The New York Times editorial page is in its usual hysterical form today:

Ever since its secret domestic [sic] wiretapping program was exposed, the Bush administration has depicted it as a narrow examination of calls made by and to terrorism suspects. But its refusal to provide any details about the extent of the spying has raised doubts. Now there is more reason than ever to be worried--and angry--about how wide the government's web has been reaching.

According to an article in USA Today, the National Security Agency has been secretly collecting telephone records on tens of millions of Americans with the cooperation of the three largest telecommunications companies in the nation.

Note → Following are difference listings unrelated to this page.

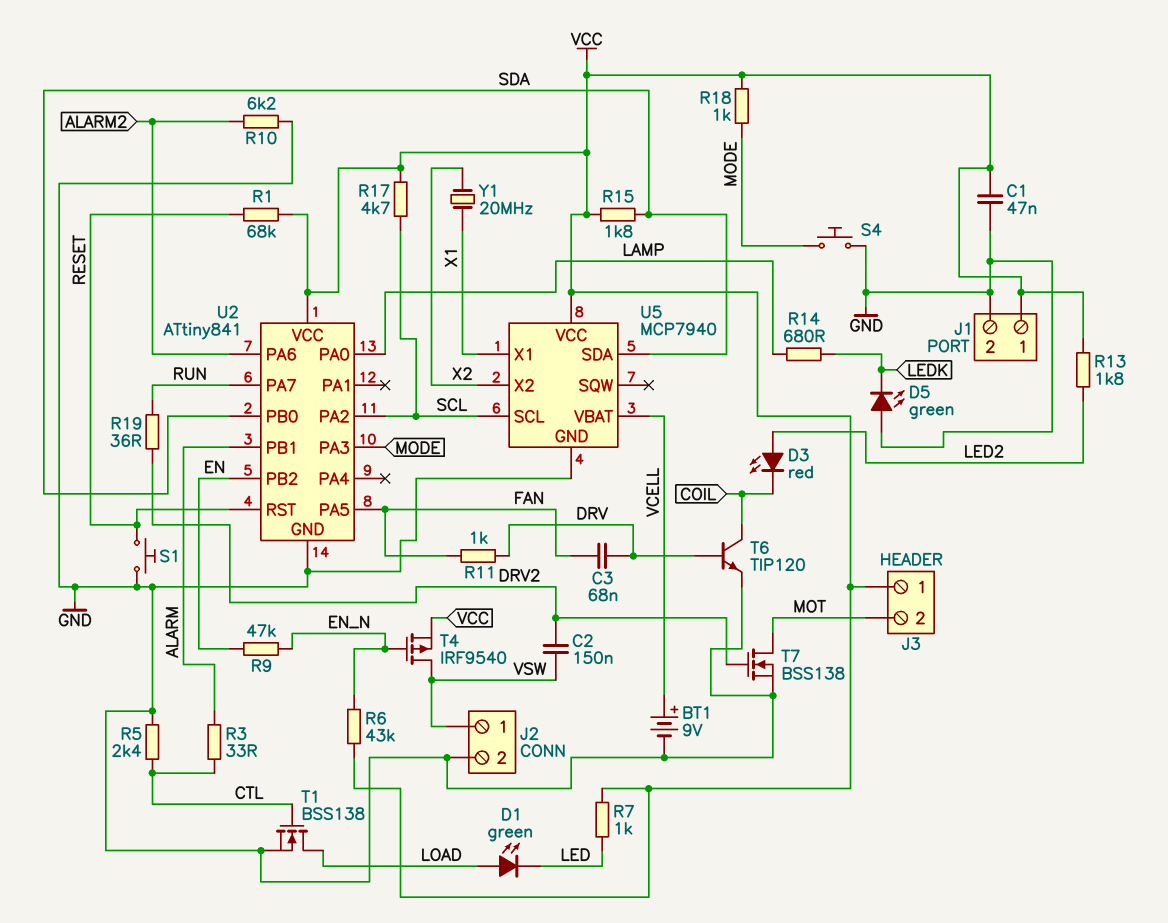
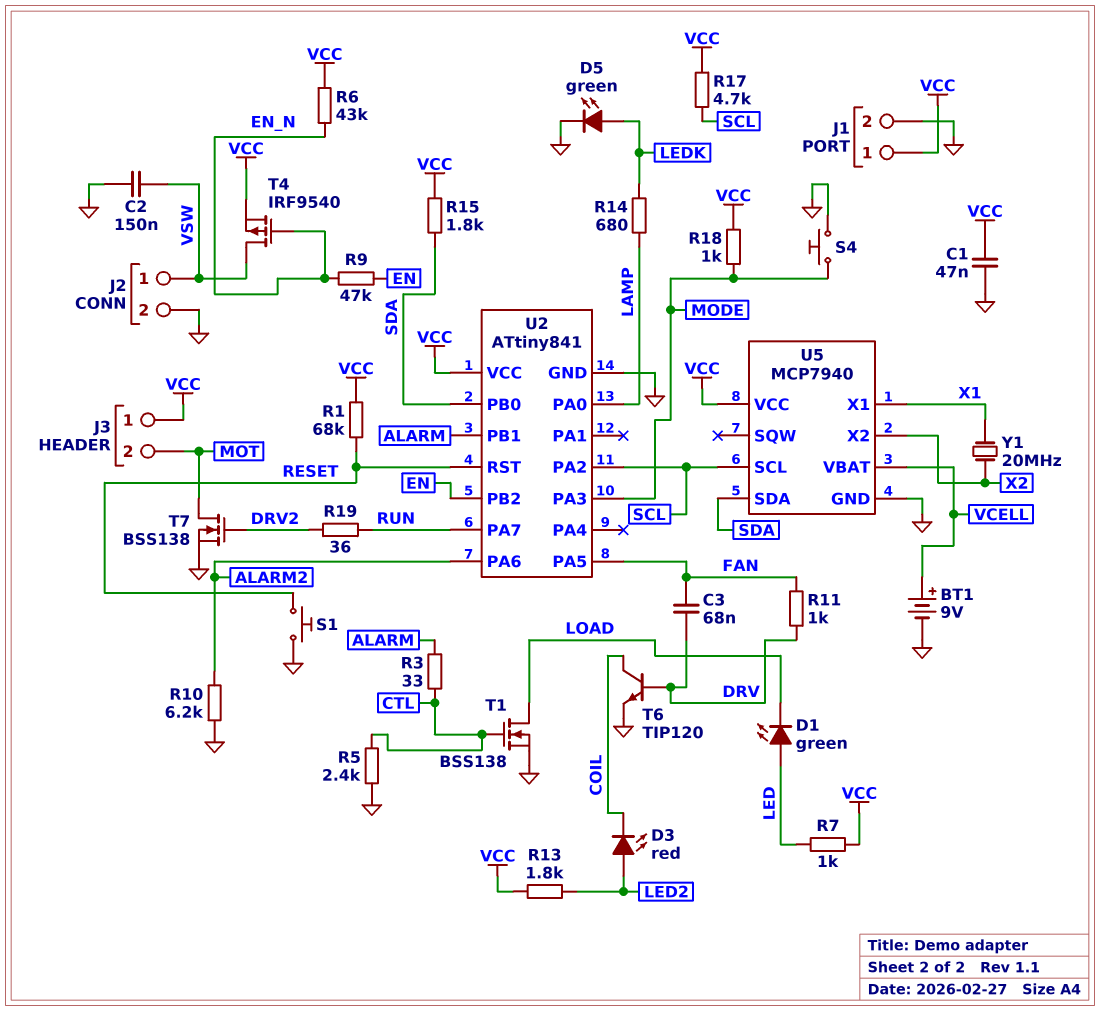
C2: 150nF (DRV2, VSW) -> 150nF (GND, VSW)
D1: LED green (A LOAD, K LED) -> LED green (A LED, K LOAD)
D5: LED green (A GND, K LEDK) -> LED green (A LEDK, K GND)

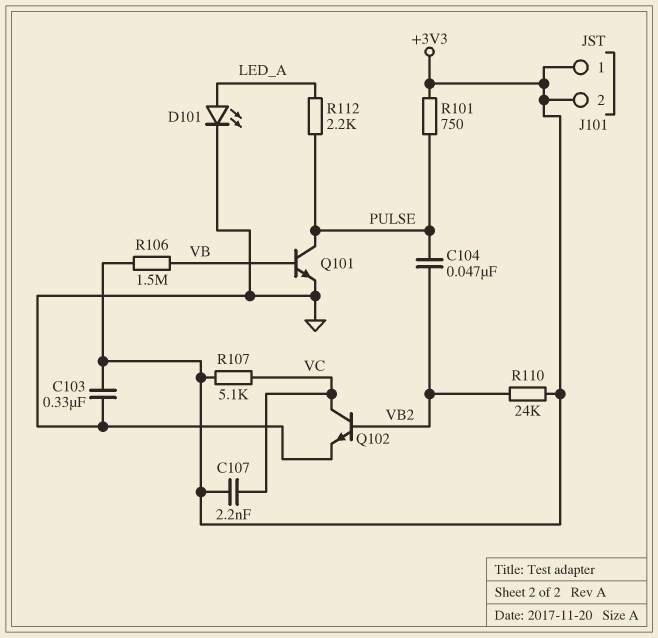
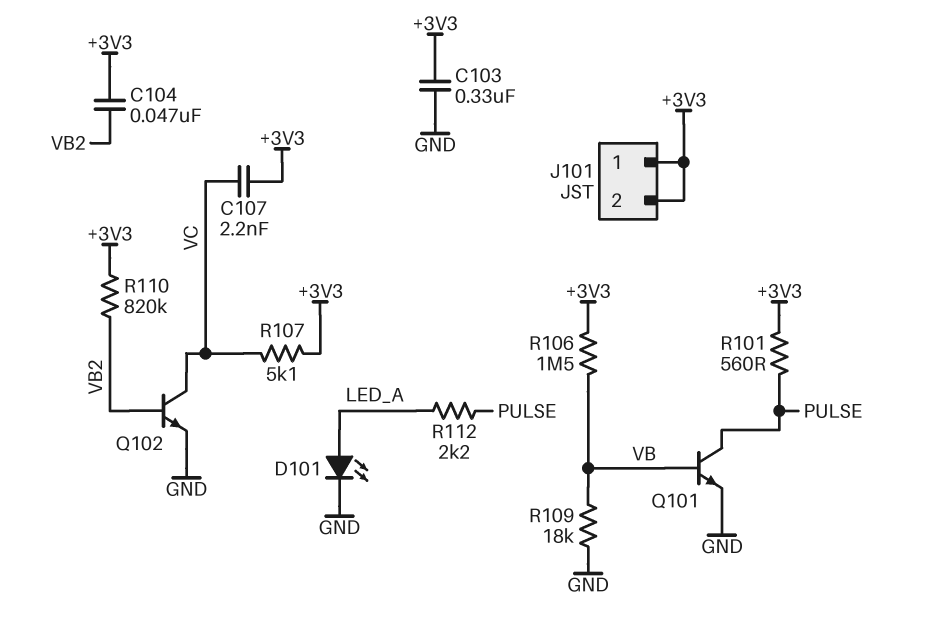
C104: 47nF (PULSE, VB2) -> 47nF (+3V3, VB2)
R101: 750 (+3V3, PULSE) -> 560 (+3V3, PULSE)
R109: none -> 18k (GND, VB)
R110: 24k (+3V3, VB2) -> 820k (+3V3, VB2)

The scope of the domestic spying described in the article is breathtaking. The government is reported to be working with AT&T, Verizon and BellSouth to collect data on phone calls made by untold millions of customers.

President Bush has insisted in the past that the government is monitoring only calls that begin or end overseas. But according to USA Today, it has actually been collecting information on purely domestic calls.

The Times' conflation of "monitoring" and "collecting information on" calls is quite dishonest. What the government is doing here is essentially maintaining a database of people's phone bills--information the phone companies store and use for their own marketing and billing purposes. In Smith v. Maryland (1979), the U.S. Supreme Court ruled that law-enforcement agencies do not need a warrant to collect such information.

That's not even the most astonishing thing about the Times piece. The USA Today report that leaves the editorialists so breathless turns out to be largely a rehash of a story that appeared way back on Christmas Eve--in the New York Times!

The Times, of course, helped land one of its own reporters in jail by pushing for an investigation of who "leaked" accurate information to journalists in the Valerie Plame kerfuffle. Now the paper is so eager to hyperventilate about President Bush that it is willing to give another paper credit for a scoop it reported itself months ago. This is demented.